Jurassic Park for Perfume: Ginkgo Bioworks Reconstructs Scents From Extinct Plants [ieee.org]

Researchers at Ginkgo Bioworks [ginkgobioworks.com], one of the largest synthetic-biology companies in world [ieee.org], succeeded in resurrecting the smell by expressing the genes needed for making the defunct flower's pungent aroma molecules in microbes. Ginkgo unveiled—and demoed—the new perfume at the company's inaugural annual meeting in Boston last week.

[...] They took small snippets of tissue from around a dozen plants, including the Falls-of-the-Ohio scurfpea (last seen in 1881), the Wynberg conebush (last seen in 1806), and the Hawaiian mountain hibiscus (presumed extinct around 1912). They then worked with Beth Shapiro [ucsc.edu], a paleogenomicist at the University of California, Santa Cruz, to isolate and decode the ancient DNA, before taking a Jurassic Park–like approach to genetic reconstitution.
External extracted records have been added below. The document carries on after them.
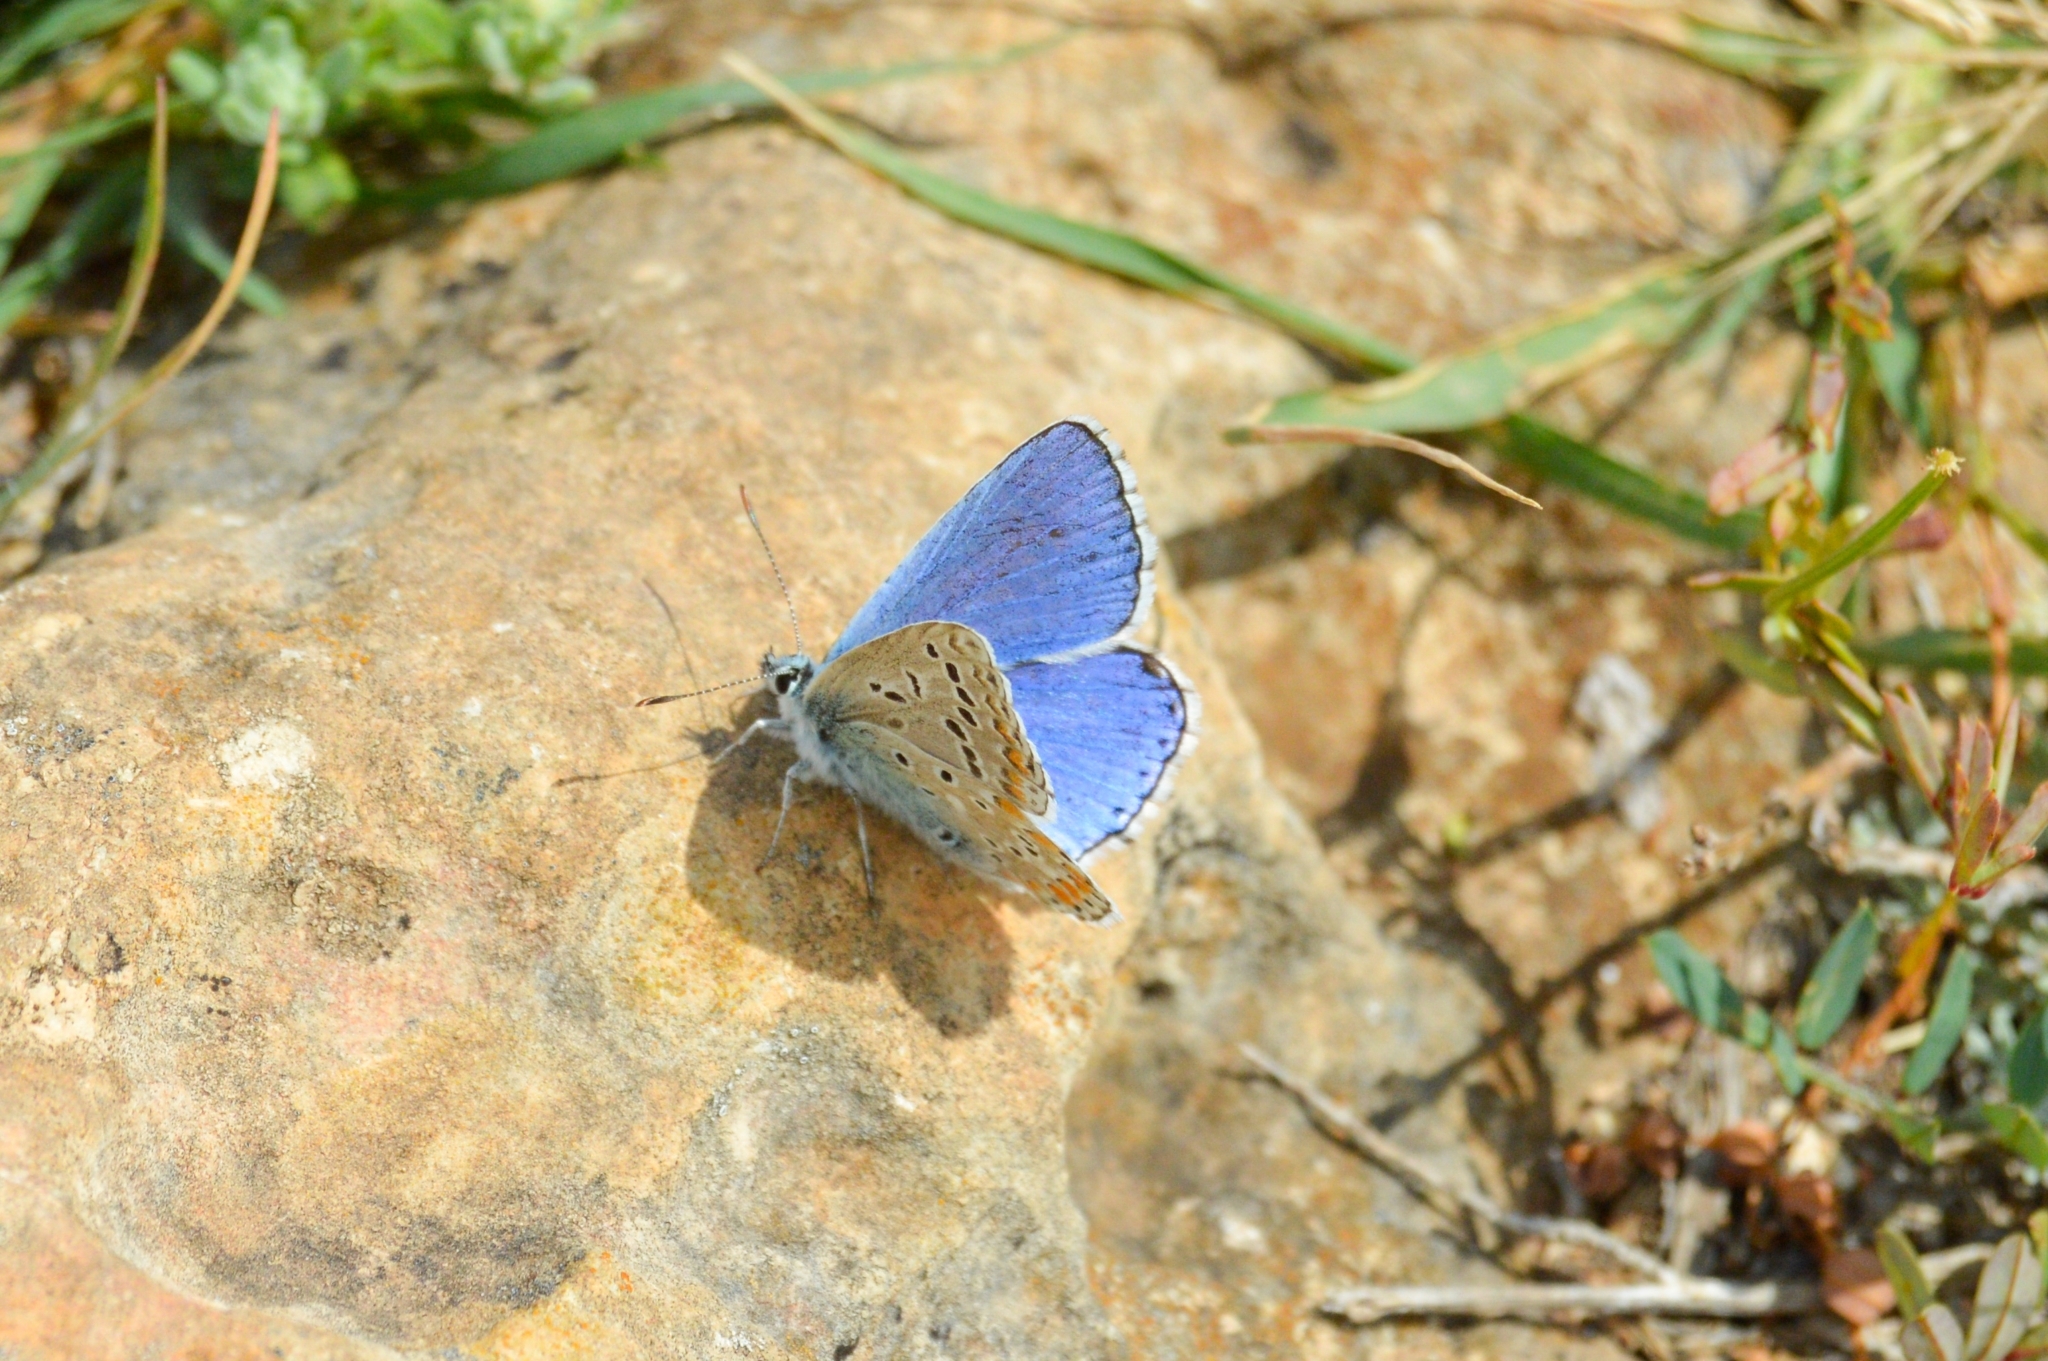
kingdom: Animalia
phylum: Arthropoda
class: Insecta
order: Lepidoptera
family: Lycaenidae
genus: Lysandra
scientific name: Lysandra bellargus
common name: Adonis blue
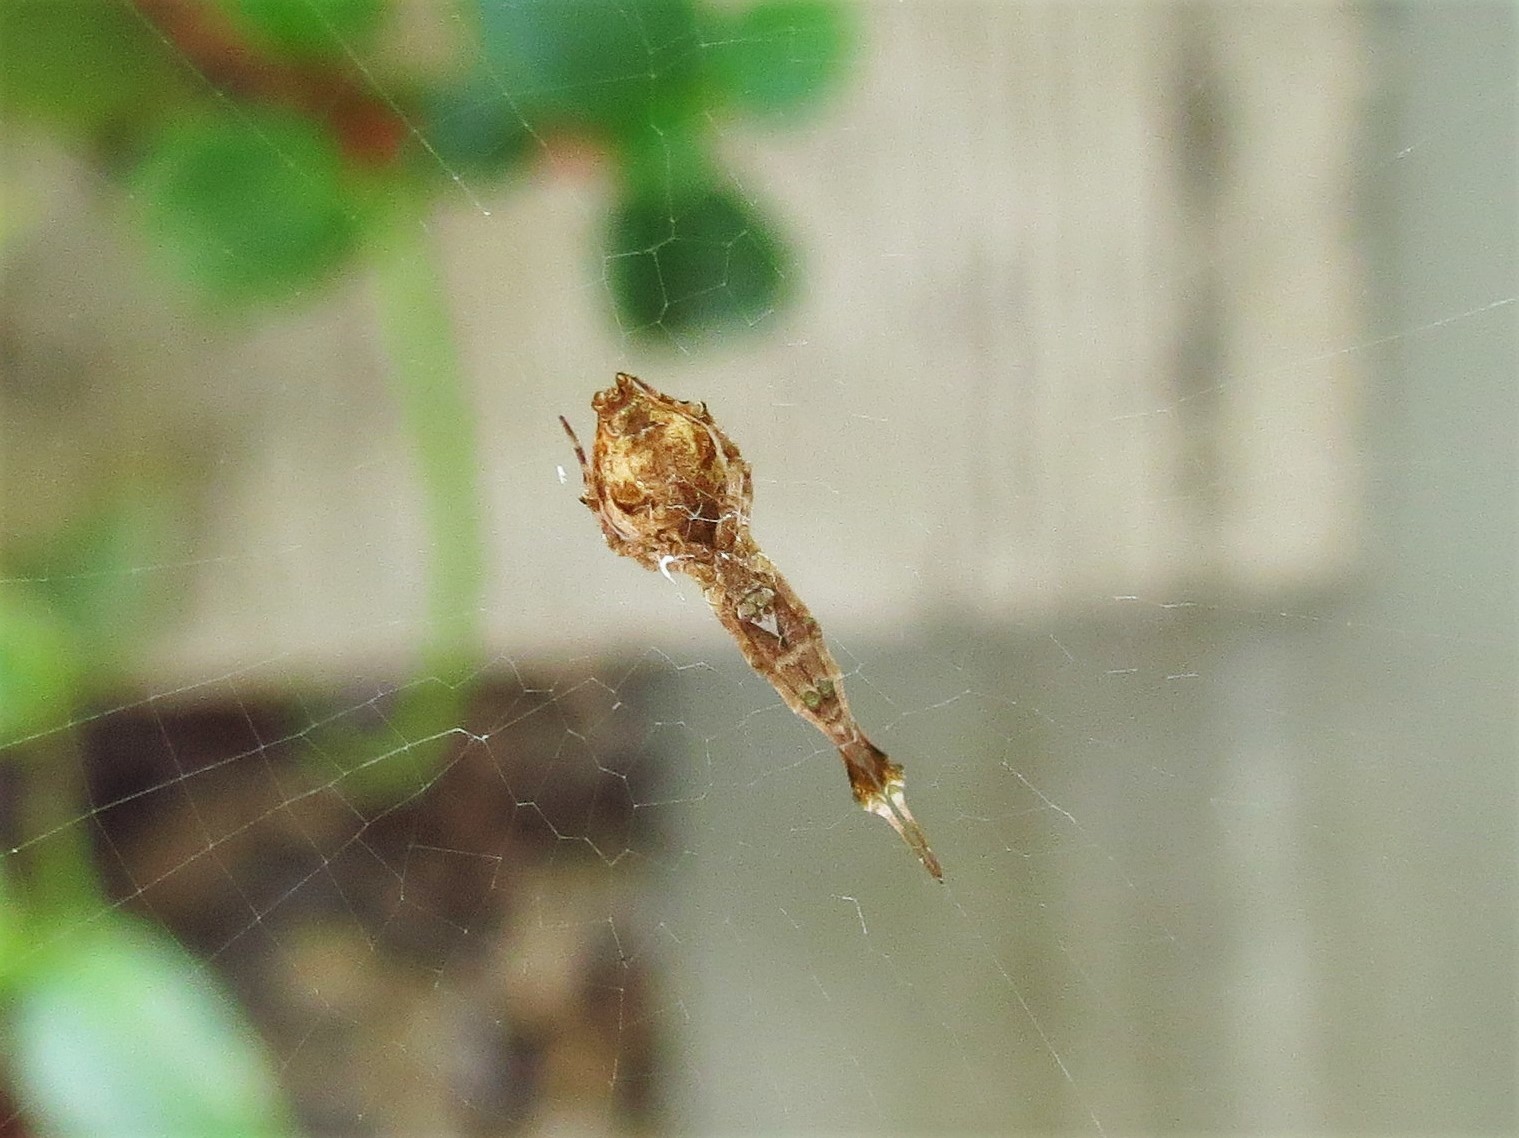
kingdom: Animalia
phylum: Arthropoda
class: Arachnida
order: Araneae
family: Uloboridae
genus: Uloborus
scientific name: Uloborus glomosus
Back in the company's robot-filled organism-design lab [ieee.org]—which last week expanded for a fourth time to accommodate the engineering of mammalian cells [prnewswire.com]—Ginkgo scientists went through a highly structured trial-and-error design process to synthesize biochemical recipes for making aromatic oils called terpenes.

In total, they fashioned around 2,000 gene variants, each a hybrid of modern plant DNA and centuries-old sequences from the hibiscus, scurfpea, conebush, or other extinct plants. All that genetic material was manufactured in a DNA synthesizer; liquid-handling robots added the gene snippets to yeast cells, and mass-spectrometry machines analyzed the resulting terpene molecules.